***** Record extracts *****
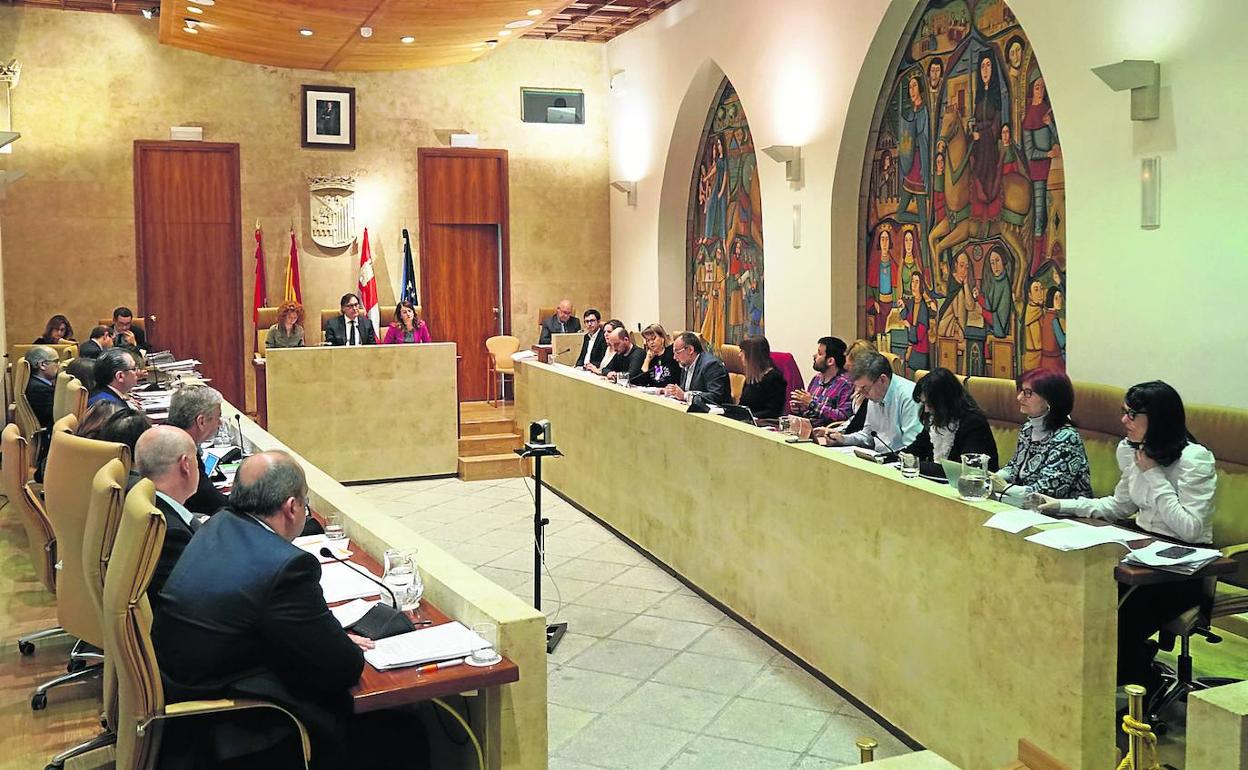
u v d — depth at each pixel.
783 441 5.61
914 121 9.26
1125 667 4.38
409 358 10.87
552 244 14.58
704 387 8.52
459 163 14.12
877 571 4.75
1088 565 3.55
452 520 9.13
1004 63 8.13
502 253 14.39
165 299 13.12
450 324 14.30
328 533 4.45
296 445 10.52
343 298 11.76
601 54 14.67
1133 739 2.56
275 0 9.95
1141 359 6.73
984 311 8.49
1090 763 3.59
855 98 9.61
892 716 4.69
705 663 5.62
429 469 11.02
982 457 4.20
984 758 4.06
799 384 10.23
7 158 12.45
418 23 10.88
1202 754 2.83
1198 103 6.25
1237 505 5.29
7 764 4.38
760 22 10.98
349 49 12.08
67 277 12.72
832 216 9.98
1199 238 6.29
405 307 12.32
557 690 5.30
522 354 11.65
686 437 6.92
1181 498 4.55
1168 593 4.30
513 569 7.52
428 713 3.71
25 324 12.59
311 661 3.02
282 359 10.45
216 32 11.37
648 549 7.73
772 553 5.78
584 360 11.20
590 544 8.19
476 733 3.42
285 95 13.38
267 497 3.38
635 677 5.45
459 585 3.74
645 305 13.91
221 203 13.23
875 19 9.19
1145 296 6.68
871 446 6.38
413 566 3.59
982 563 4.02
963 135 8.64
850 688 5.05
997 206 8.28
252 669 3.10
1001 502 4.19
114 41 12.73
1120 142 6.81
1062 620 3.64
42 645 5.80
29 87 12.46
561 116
*****
*Task instructions*
Wherever a picture appears in the records above, leave it out and transcribe everything else exactly.

*Written reply*
u v d — depth at each pixel.
783 441 5.61
914 121 9.26
1125 667 4.38
409 358 10.87
552 244 14.58
704 387 8.52
459 163 14.12
877 571 4.75
1088 565 3.55
452 520 9.13
1004 63 8.13
502 253 14.39
165 299 13.12
450 324 14.30
328 533 4.45
296 445 10.52
343 298 11.76
601 54 14.67
1133 739 2.56
275 0 9.95
1141 359 6.73
984 311 8.49
1090 763 3.59
855 98 9.61
892 716 4.69
705 663 5.62
429 469 11.02
982 457 4.20
984 758 4.06
799 384 10.23
7 158 12.45
418 23 10.88
1202 754 2.83
1198 103 6.25
1237 505 5.29
7 764 4.38
760 22 10.98
349 49 12.08
67 277 12.72
832 216 9.98
1199 238 6.29
405 307 12.32
557 690 5.30
522 354 11.65
686 437 6.92
1181 498 4.55
1168 593 4.30
513 569 7.52
428 713 3.71
25 324 12.59
311 661 3.02
282 359 10.45
216 32 11.37
648 549 7.73
772 553 5.78
584 360 11.20
590 544 8.19
476 733 3.42
285 95 13.38
267 497 3.38
635 677 5.45
459 585 3.74
645 305 13.91
221 203 13.23
875 19 9.19
1145 296 6.68
871 446 6.38
413 566 3.59
982 563 4.02
963 135 8.64
850 688 5.05
997 206 8.28
252 669 3.10
1001 502 4.19
114 41 12.73
1120 142 6.81
1062 620 3.64
42 645 5.80
29 87 12.46
561 116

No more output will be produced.